[PAGE EXCERPT — start]

Picture of Tara Jessop
Tara Jessop
Updated: 9 June 2017

Located in the north-east of Spain, Catalonia is a region with a long history of tense relationships with the central authorities of Madrid. Today, the independence movement is alive as ever while many of the regions are still grappling with the effects of the recent economic crisis. Here are some of the most insightful documentaries into the current political state of Catalonia. 

Spain’s Secret Conflict (2009)

This English-language documentary, released in 2009, begins with a sequence shot during the independence referendum, which was organised in parts of Catalonia that year – and denounced as illegal by the government in Madrid. Even if the conflict is not so secret today, this documentary offers valuable insight into the mindset of the pro-independence movement as well as the historical background to the political crisis.

Ingobernables (2015)

In 1910, The Confederación Nacional de Trabajadores (CNT), founded in Barcelona as the first anarchist union and worker’s party in Spain, helped establish the status of anarchism in Spanish politics. Today, anarchist collectives continue to play an influential role in the political landscape of Catalonia, most visible during events such as the 15-M protests and the general strikes of which this documentary investigates.

Disidentes (2016)

When it first came out ‘Disidentes’ wasn’t broadcast anywhere on television in Catalonia. The reason: it looks at the uncomfortable situation of those living in Catalonia but goes against the independence and Catalan nationalist movements. For example, it shows a woman who campaigned so that her children could receive at least 25% of their classes in Castellano, not Catalan, and journalists and civil servants who have felt the pressure of being on the ‘wrong’ side of the debate.

L’Endemà (2014)

Meaning ‘The Next Day’ in Catalan, this documentary film was released in 2014 at a time when many Catalans were preparing to take part in an independence referendum to decide the fate of the region. Directed by Isona Passola, L’Endemà sets out to provide clear, balanced arguments of what is at stake in this debate. While the central government never acknowledged the referendum, the question remains as pertinent today as it was then.

Cataluña-Espanya  (2009)

Putting to one side the current political situation, Catalunya-Espanya focuses on the economic, philosophical and historical relations between Catalonia and the rest of Spain. In doing so, it inevitably sheds light on the context for the political arguments of those on both sides of the independence debate. The documentary, which features interviews with historians, sociologists, economists and other contemporary Spanish thinkers, offers critical insight into a complex geopolitical situation.

Cataluña. A region apart (1979)

Released by the BBC in 1979, Cataluña. A region apart is in many ways still as relevant today as it was back then. The documentary, forgotten for decades after its broadcast, gained renewed interest after it was digitised and made available online in the mid-2000s. Filmed just fours years after Franco’s death, the documentary looks back at the history of the Catalan people and the region’s troubled relationship with the rest of Spain.

Bye-Bye Barcelona (2014)

The city of Barcelona is home to around 1.6 million residents, yet this year, it is expected to receive over 30 million tourists. The Catalan capital’s popularity has given rise to tensions as locals complain of rising rent prices, the transformation of the city centre and the deterioration of the social fabric of some neighbourhoods. Bye-Bye Barcelona is an eye-opening documentary that explains the negative consequences of the booming tourist industry in Barcelona.

[PAGE EXCERPT — finish]
[GIVEN INFORMATION — start]

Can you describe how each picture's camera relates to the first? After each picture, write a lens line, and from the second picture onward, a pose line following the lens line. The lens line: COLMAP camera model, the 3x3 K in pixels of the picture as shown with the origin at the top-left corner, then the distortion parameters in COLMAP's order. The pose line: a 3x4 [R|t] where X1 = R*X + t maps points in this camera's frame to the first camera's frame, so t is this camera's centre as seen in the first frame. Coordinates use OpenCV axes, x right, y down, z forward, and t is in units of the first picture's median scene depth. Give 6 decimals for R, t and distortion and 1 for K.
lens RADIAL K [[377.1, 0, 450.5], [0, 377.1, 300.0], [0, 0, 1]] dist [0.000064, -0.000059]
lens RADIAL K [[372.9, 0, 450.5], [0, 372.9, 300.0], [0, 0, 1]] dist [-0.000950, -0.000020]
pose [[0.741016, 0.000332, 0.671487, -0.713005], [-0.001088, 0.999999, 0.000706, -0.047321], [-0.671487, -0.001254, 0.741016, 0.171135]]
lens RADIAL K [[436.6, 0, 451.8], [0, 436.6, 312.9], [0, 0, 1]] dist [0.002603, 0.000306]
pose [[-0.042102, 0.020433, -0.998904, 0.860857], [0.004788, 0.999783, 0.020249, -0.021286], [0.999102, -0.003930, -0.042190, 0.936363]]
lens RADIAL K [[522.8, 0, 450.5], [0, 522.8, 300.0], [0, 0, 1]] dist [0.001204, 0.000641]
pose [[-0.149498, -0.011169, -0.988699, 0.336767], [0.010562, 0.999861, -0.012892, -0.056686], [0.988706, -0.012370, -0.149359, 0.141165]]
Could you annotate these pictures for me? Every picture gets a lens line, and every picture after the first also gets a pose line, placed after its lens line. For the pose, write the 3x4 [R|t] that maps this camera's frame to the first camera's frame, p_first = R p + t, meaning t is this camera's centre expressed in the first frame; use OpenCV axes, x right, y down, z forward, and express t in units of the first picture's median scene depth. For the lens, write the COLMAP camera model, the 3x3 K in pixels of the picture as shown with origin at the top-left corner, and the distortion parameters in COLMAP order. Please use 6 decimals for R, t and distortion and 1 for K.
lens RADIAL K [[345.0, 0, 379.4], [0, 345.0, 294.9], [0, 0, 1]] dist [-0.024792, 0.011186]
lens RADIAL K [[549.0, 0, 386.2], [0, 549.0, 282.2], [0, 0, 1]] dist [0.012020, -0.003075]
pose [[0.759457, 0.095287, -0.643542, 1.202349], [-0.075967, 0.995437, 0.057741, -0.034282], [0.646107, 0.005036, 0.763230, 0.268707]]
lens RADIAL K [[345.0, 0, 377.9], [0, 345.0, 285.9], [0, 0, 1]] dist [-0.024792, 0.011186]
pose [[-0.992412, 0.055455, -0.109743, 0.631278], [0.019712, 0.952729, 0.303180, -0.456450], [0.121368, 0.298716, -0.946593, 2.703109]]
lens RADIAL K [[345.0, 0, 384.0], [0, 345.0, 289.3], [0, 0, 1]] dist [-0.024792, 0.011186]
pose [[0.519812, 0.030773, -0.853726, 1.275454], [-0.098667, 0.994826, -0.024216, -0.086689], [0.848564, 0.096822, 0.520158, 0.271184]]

[GIVEN INFORMATION — finish]

→ PROBLEM 1
Answer these from the Catalonia documentary list, one line each:
(a) In what year was the Confederación Nacional de Trabajadores founded?
(b) Who directed L’Endemà?
(c) Roughly how many residents does Barcelona have?
→ PROBLEM 2
Name every documentary in the Catalonia documentary list, with the release year shown in its heading.
→ PROBLEM 3
Return the passage of the Catalonia documentary list that opens with the words containing "Picture of Tara" and closes with "the political crisis.".

→ RESPONSE AREA 1
(a) 1910
(b) Isona Passola
(c) Around 1.6 million

→ RESPONSE AREA 2
Spain’s Secret Conflict (2009)
Ingobernables (2015)
Disidentes (2016)
L’Endemà (2014)
Cataluña-Espanya (2009)
Cataluña. A region apart (1979)
Bye-Bye Barcelona (2014)

→ RESPONSE AREA 3
Picture of Tara Jessop
Tara Jessop
Updated: 9 June 2017

Located in the north-east of Spain, Catalonia is a region with a long history of tense relationships with the central authorities of Madrid. Today, the independence movement is alive as ever while many of the regions are still grappling with the effects of the recent economic crisis. Here are some of the most insightful documentaries into the current political state of Catalonia. 

Spain’s Secret Conflict (2009)

This English-language documentary, released in 2009, begins with a sequence shot during the independence referendum, which was organised in parts of Catalonia that year – and denounced as illegal by the government in Madrid. Even if the conflict is not so secret today, this documentary offers valuable insight into the mindset of the pro-independence movement as well as the historical background to the political crisis.